I’ve felt extremely alone. I didn’t want to make a big fuss out of any of this. I didn’t even want it to be public if it didn’t have to be. It could have been some stupid, irrational fear I had for the rest of my life. And hey, I guess it still gets to be that.
Because even though it is all “over,” I still find myself anticipating and planning. Out of fear.
This is not really a callout post.
I know you’re likely at this point in the document thinking, it’s not?!?!
Here’s the thing. I’m not calling anyone out, because I don’t expect to receive any response.
When I went to people and asked them for help in this scenario, it became very apparent to me that the industry and the world Patrick operates within? Allows for this sort of thing. It covers itself up. It forgives itself. Victims be damned.
I’m not saying people should have done more or stopped him.
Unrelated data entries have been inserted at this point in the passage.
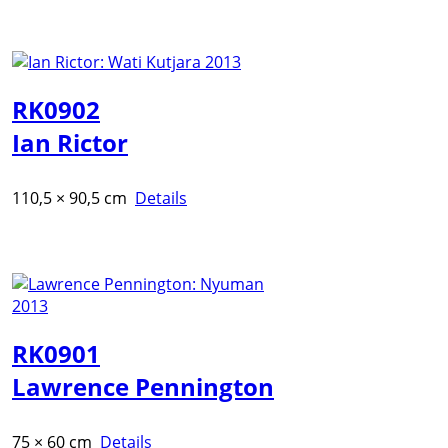
RK0902
Ian Rictor
110,5 × 90,5 cm
Details
RK0901
Lawrence Pennington
75 × 60 cm
Details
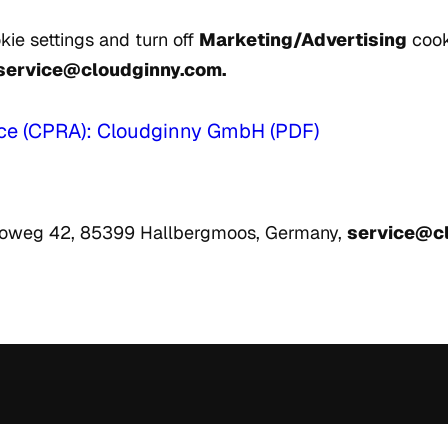
kie settings and turn off
Marketing/Advertising
cook
service@cloudginny.com.
tice (CPRA): Cloudginny GmbH (PDF)
loweg 42, 85399 Hallbergmoos, Germany,
service@c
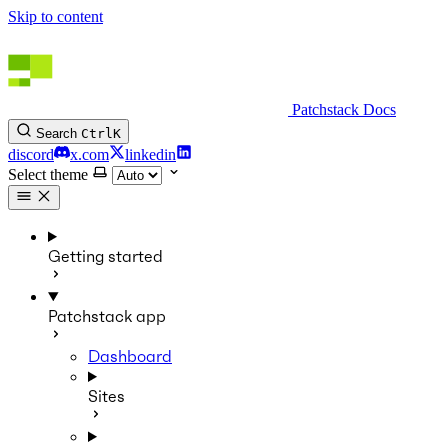
Skip to content
Patchstack Docs
Search
Ctrl
K
discord
x.com
linkedin
Select theme
Getting started
Patchstack app
Dashboard
Sites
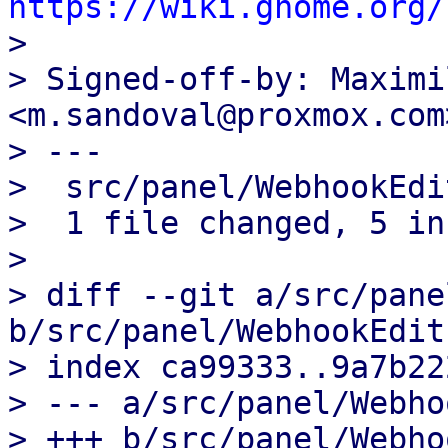
https://wiki.gnome.org/

>

> Signed-off-by: Maximi
<m.sandoval@proxmox.com>
> ---

>  src/panel/WebhookEdi
>  1 file changed, 5 in
>

> diff --git a/src/pane
b/src/panel/WebhookEdit
> index ca99333..9a7b22
> --- a/src/panel/Webho
> +++ b/src/panel/Webho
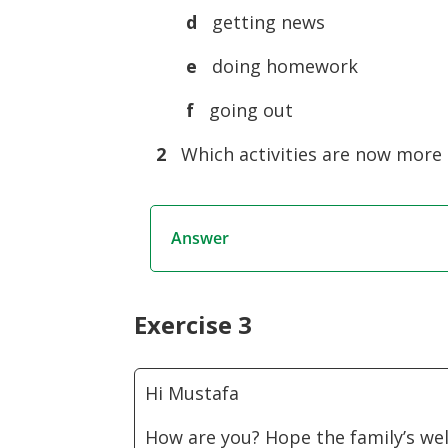
d
getting news
e
doing homework
f
going out
2
Which activities are now more d
Answer
Exercise 3
Hi Mustafa
How are you? Hope the family’s wel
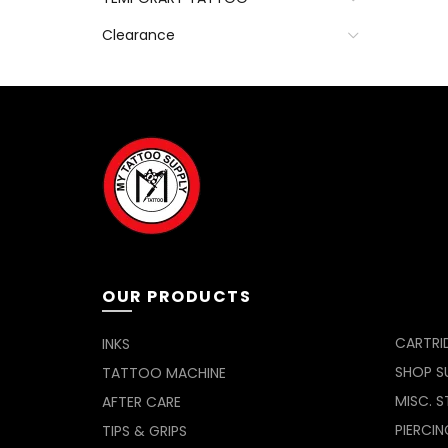
Clearance
OUR PRODUCTS
CARTRI
INKS
SHOP SU
TATTOO MACHINE
MISC. S
AFTER CARE
PIERCIN
TIPS & GRIPS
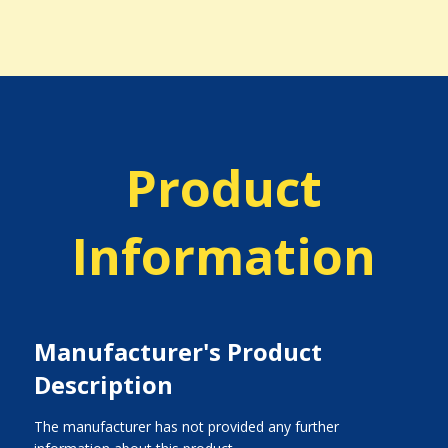
Product
Information
Manufacturer's Product
Description
The manufacturer has not provided any further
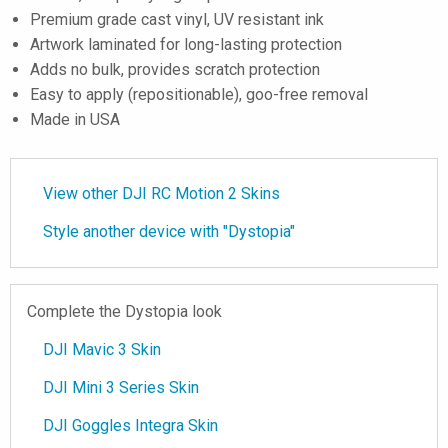
Premium grade cast vinyl, UV resistant ink
Artwork laminated for long-lasting protection
Adds no bulk, provides scratch protection
Easy to apply (repositionable), goo-free removal
Made in USA
View other DJI RC Motion 2 Skins
Style another device with "Dystopia"
Complete the Dystopia look
DJI Mavic 3 Skin
DJI Mini 3 Series Skin
DJI Goggles Integra Skin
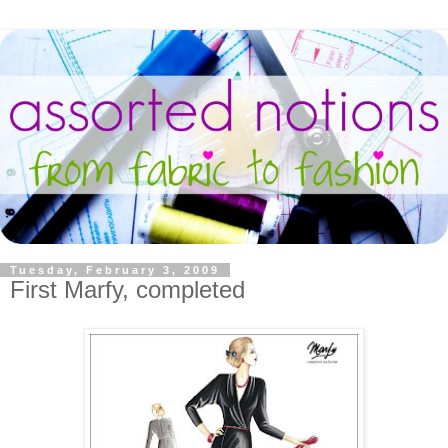
Tuesday, February 3, 2009
First Marfy, completed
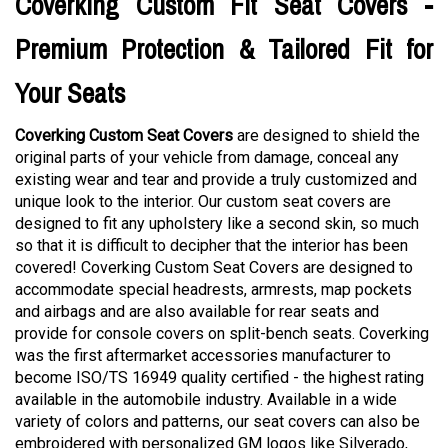
Coverking Custom Fit Seat Covers -
Premium Protection & Tailored Fit for
Your Seats
Coverking Custom Seat Covers
are designed to shield the
original parts of your vehicle from damage, conceal any
existing wear and tear and provide a truly customized and
unique look to the interior. Our custom seat covers are
designed to fit any upholstery like a second skin, so much
so that it is difficult to decipher that the interior has been
covered! Coverking Custom Seat Covers are designed to
accommodate special headrests, armrests, map pockets
and airbags and are also available for rear seats and
provide for console covers on split-bench seats. Coverking
was the first aftermarket accessories manufacturer to
become ISO/TS 16949 quality certified - the highest rating
available in the automobile industry. Available in a wide
variety of colors and patterns, our seat covers can also be
embroidered with personalized GM logos like Silverado,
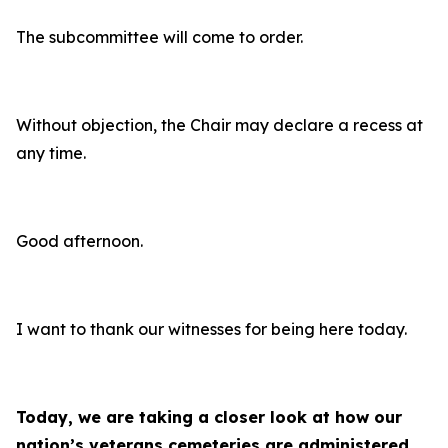
The subcommittee will come to order.
Without objection, the Chair may declare a recess at
any time.
Good afternoon.
I want to thank our witnesses for being here today.
Today, we are taking a closer look at how our
nation’s veterans cemeteries are administered,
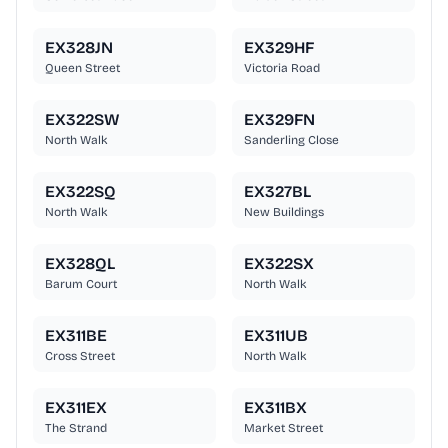
EX328JN
EX329HF
Queen Street
Victoria Road
EX322SW
EX329FN
North Walk
Sanderling Close
EX322SQ
EX327BL
North Walk
New Buildings
EX328QL
EX322SX
Barum Court
North Walk
EX311BE
EX311UB
Cross Street
North Walk
EX311EX
EX311BX
The Strand
Market Street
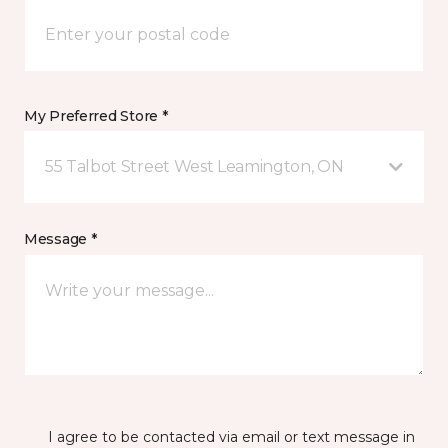
My Preferred Store *
55 Talbot Street West Leamington, ON
Message *
I agree to be contacted via email or text message in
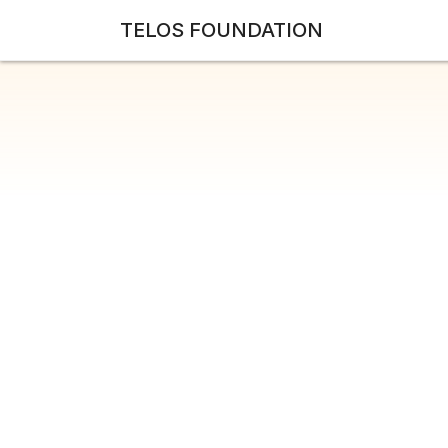
TELOS FOUNDATION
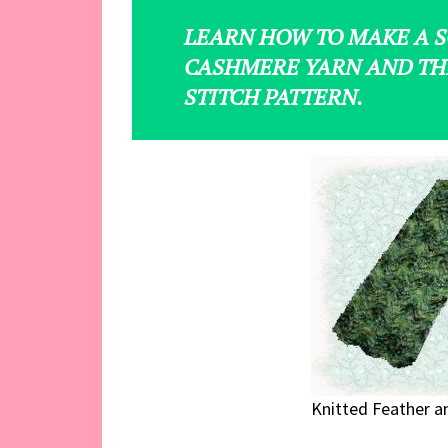
LEARN HOW TO MAKE A S
CASHMERE YARN AND TH
STITCH PATTERN.
Knitted Feather an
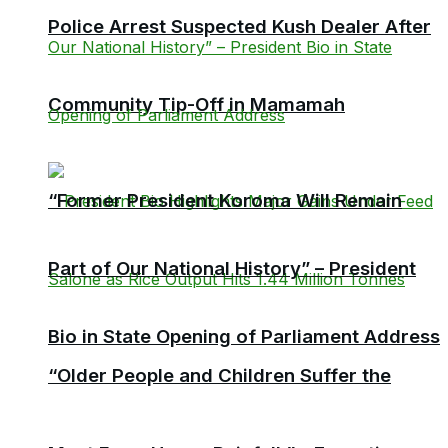
Police Arrest Suspected Kush Dealer After
Community Tip-Off in Mamamah
“Former President Koroma Will Remain
Part of Our National History” – President
Bio in State Opening of Parliament Address
“Older People and Children Suffer the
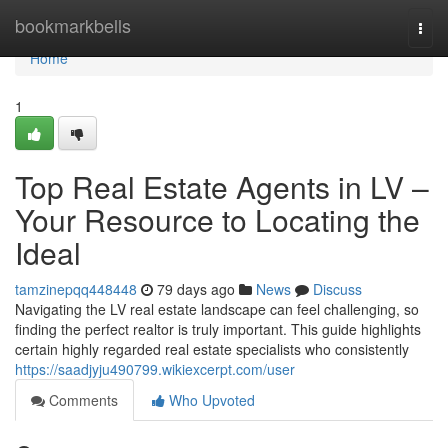
Home
bookmarkbells
Togg
navi
Home
1
Top Real Estate Agents in LV –
Your Resource to Locating the
Ideal
tamzinepqq448448
79 days ago
News
Discuss
Navigating the LV real estate landscape can feel challenging, so
finding the perfect realtor is truly important. This guide highlights
certain highly regarded real estate specialists who consistently
https://saadjyju490799.wikiexcerpt.com/user
Comments
Who Upvoted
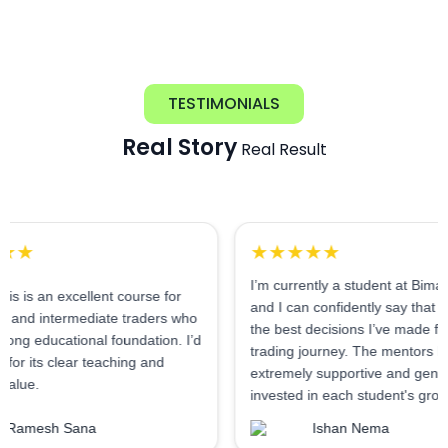
TESTIMONIALS
Real Story
Real Result
★★★★★
I’m currently a student at Bimal Institute,
excellent course for
and I can confidently say that it’s one of
ermediate traders who
the best decisions I’ve made for my
ational foundation. I’d
trading journey. The mentors here are
clear teaching and
extremely supportive and genuinely
invested in each student's growth.
 Sana
Ishan Nema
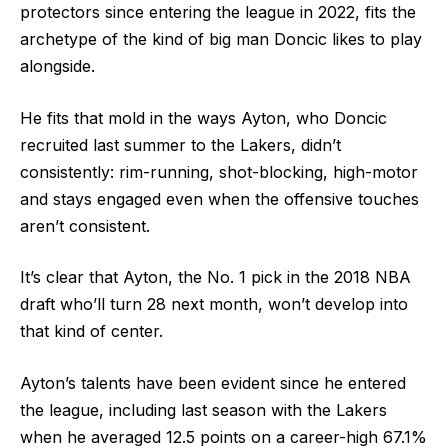
protectors since entering the league in 2022, fits the
archetype of the kind of big man Doncic likes to play
alongside.
He fits that mold in the ways Ayton, who Doncic
recruited last summer to the Lakers, didn’t
consistently: rim-running, shot-blocking, high-motor
and stays engaged even when the offensive touches
aren’t consistent.
It’s clear that Ayton, the No. 1 pick in the 2018 NBA
draft who’ll turn 28 next month, won’t develop into
that kind of center.
Ayton’s talents have been evident since he entered
the league, including last season with the Lakers
when he averaged 12.5 points on a career-high 67.1%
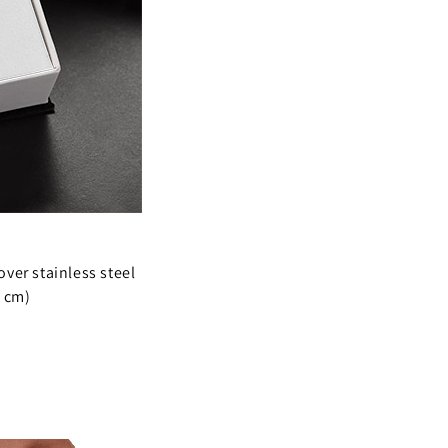
over stainless steel
8 cm)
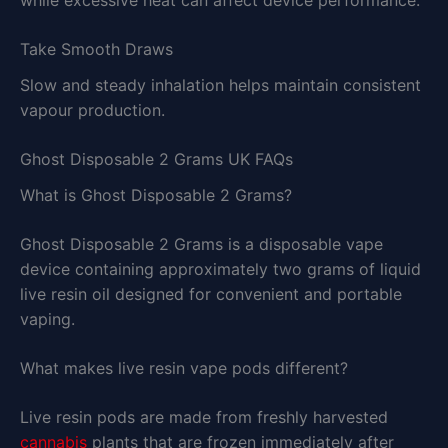
Take Smooth Draws
Slow and steady inhalation helps maintain consistent
vapour production.
Ghost Disposable 2 Grams UK FAQs
What is Ghost Disposable 2 Grams?
Ghost Disposable 2 Grams is a disposable vape
device containing approximately two grams of liquid
live resin oil designed for convenient and portable
vaping.
What makes live resin vape pods different?
Live resin pods are made from freshly harvested
cannabis
plants that are frozen immediately after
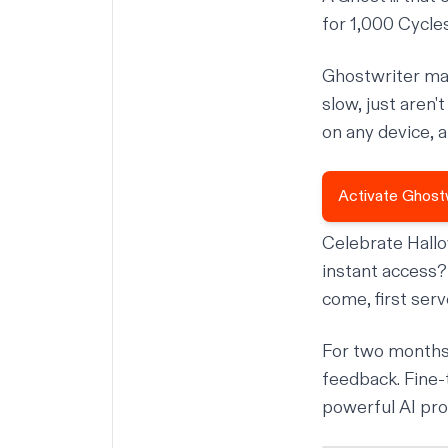
for 1,000 Cycle
Ghostwriter mak
slow, just aren
on any device, 
Activate Ghost
Celebrate Hall
instant access? Y
come, first ser
For two months
feedback. Fine-
powerful AI pro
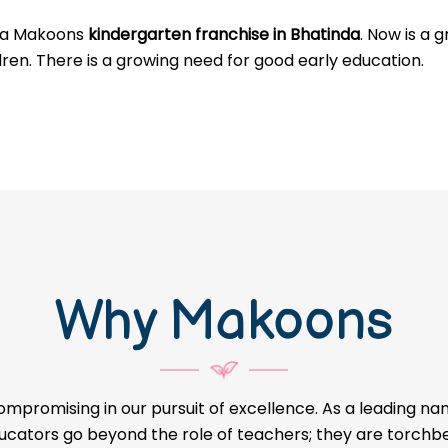
g a Makoons
kindergarten franchise in Bhatinda
. Now is a 
dren. There is a growing need for good early education.
Why Makoons
ompromising in our pursuit of excellence. As a leading na
educators go beyond the role of teachers; they are torch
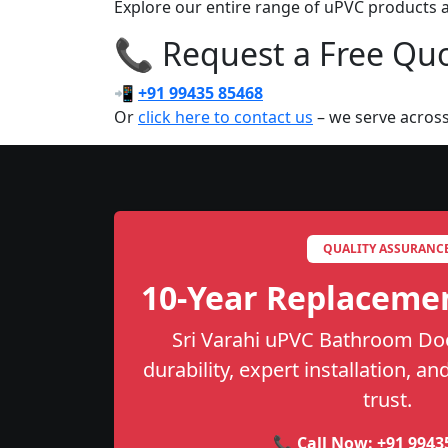
Explore our entire range of uPVC products ac
📞 Request a Free Quot
📲
+91 99435 85468
Or
click here to contact us
– we serve across
QUALITY ASSURANC
10-Year Replaceme
Sri Varahi uPVC Bathroom Doo
durability, expert installation, a
trust.
📞 Call Now:
+91 9943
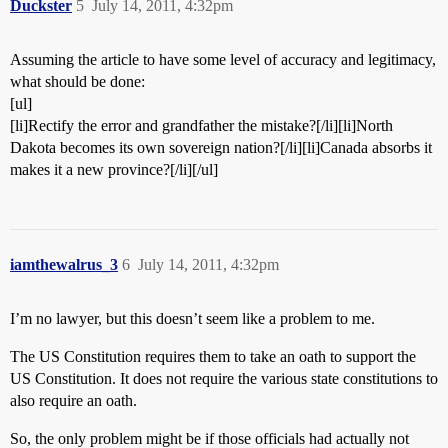
Duckster
5
July 14, 2011, 4:32pm
Assuming the article to have some level of accuracy and legitimacy,
what should be done:
[ul]
[li]Rectify the error and grandfather the mistake?[/li][li]North
Dakota becomes its own sovereign nation?[/li][li]Canada absorbs it
makes it a new province?[/li][/ul]
iamthewalrus_3
6
July 14, 2011, 4:32pm
I’m no lawyer, but this doesn’t seem like a problem to me.
The US Constitution requires them to take an oath to support the
US Constitution. It does not require the various state constitutions to
also require an oath.
So, the only problem might be if those officials had actually not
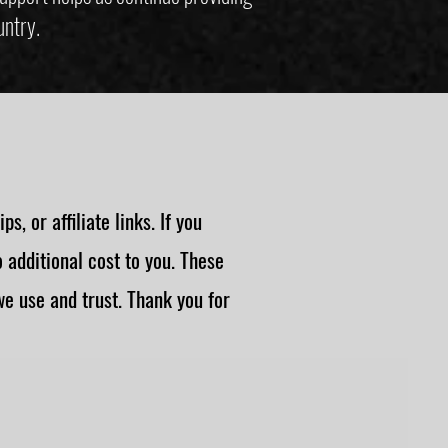
untry.
, or affiliate links. If you
additional cost to you. These
e use and trust. Thank you for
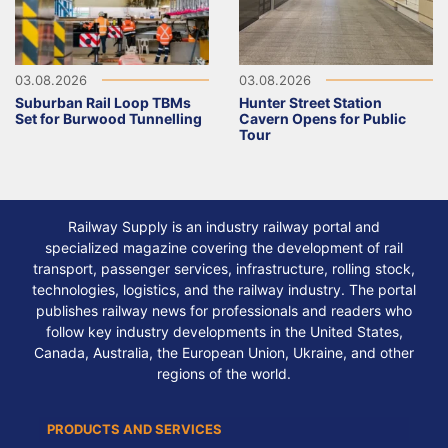
03.08.2026
03.08.2026
Suburban Rail Loop TBMs
Hunter Street Station
Set for Burwood Tunnelling
Cavern Opens for Public
Tour
Railway Supply is an industry railway portal and
specialized magazine covering the development of rail
transport, passenger services, infrastructure, rolling stock,
technologies, logistics, and the railway industry. The portal
publishes railway news for professionals and readers who
follow key industry developments in the United States,
Canada, Australia, the European Union, Ukraine, and other
regions of the world.
PRODUCTS AND SERVICES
But the fact that I did all the right things, and asked people for help when I needed it, and all of this still happened anyway?
My faith in anything resembling actual justice or even a result of any kind is shaken to its core.
So I’m not even going to suggest it or ask for it. I just wanted to tell my story, because I’ve been sitting here silently enduring everything by myself for so long and frankly I cannot do it anymore.
Like I said, I planned for every single eventuality.
Every single possible outcome.
Except for the possibility that I would be watching my pet slowly die at the EXACT. SAME. TIME all of this came to fruition.
And because I knew all of this was bigger than me, all of this meant more than just the UNIMAGINABLE PAIN it could do to me and the people I loved, I put my pet aside and spent the last full 24 hours I had with him addressing false allegations against me. All orchestrated by Patrick.
My pet’s name was Gordon. He was a fat cat with a fuzzy face and I can still feel his whiskers on the back of my palm when I reach out and think about cuddling him.
He is gone now. The pain is not. The fear is not.
You may be reading this and thinking “wow all of this was unavoidable huh?”
No, I want to stress that it was very avoidable. One person just had to stop and think about what they were doing. One person just had to accept fault in the situation instead of continuing to poke and prod and goad and threaten and manipulate. One person dredged up the pain. One person misled REAL VICTIMS into believing his bullshit, and as a result THEIR reputation is forever tarnished and they will never be listened to the same way again.
Patrick McShittyRap.
Not his real last name, but let’s pretend for now because it makes me feel a little better.
I want to believe this is over. I want to believe that I went through all of this for something. I want to believe that Patrick is done threatening me, that this can just pass like so many bad dreams.
But I still wake in the night thinking he just emailed me.
I still find myself thinking “okay but what if he does this next” and making a mental note of how to best respond.
I still find myself QUESTIONING IF THE THINGS HE SAID ABOUT ME ARE TRUE BECAUSE HE SUCCESSFULLY THREATENED ME INTO DOUBTING MYSELF AND MY OWN INTEGRITY.
So yes.
This is what happened, and why it happened, and how it happened.
And how I felt throughout all of it.
I hope a lot of this makes more sense to you now. I hope that a lot about me and my life makes more sense to you now.
Because none of it makes any sense to me.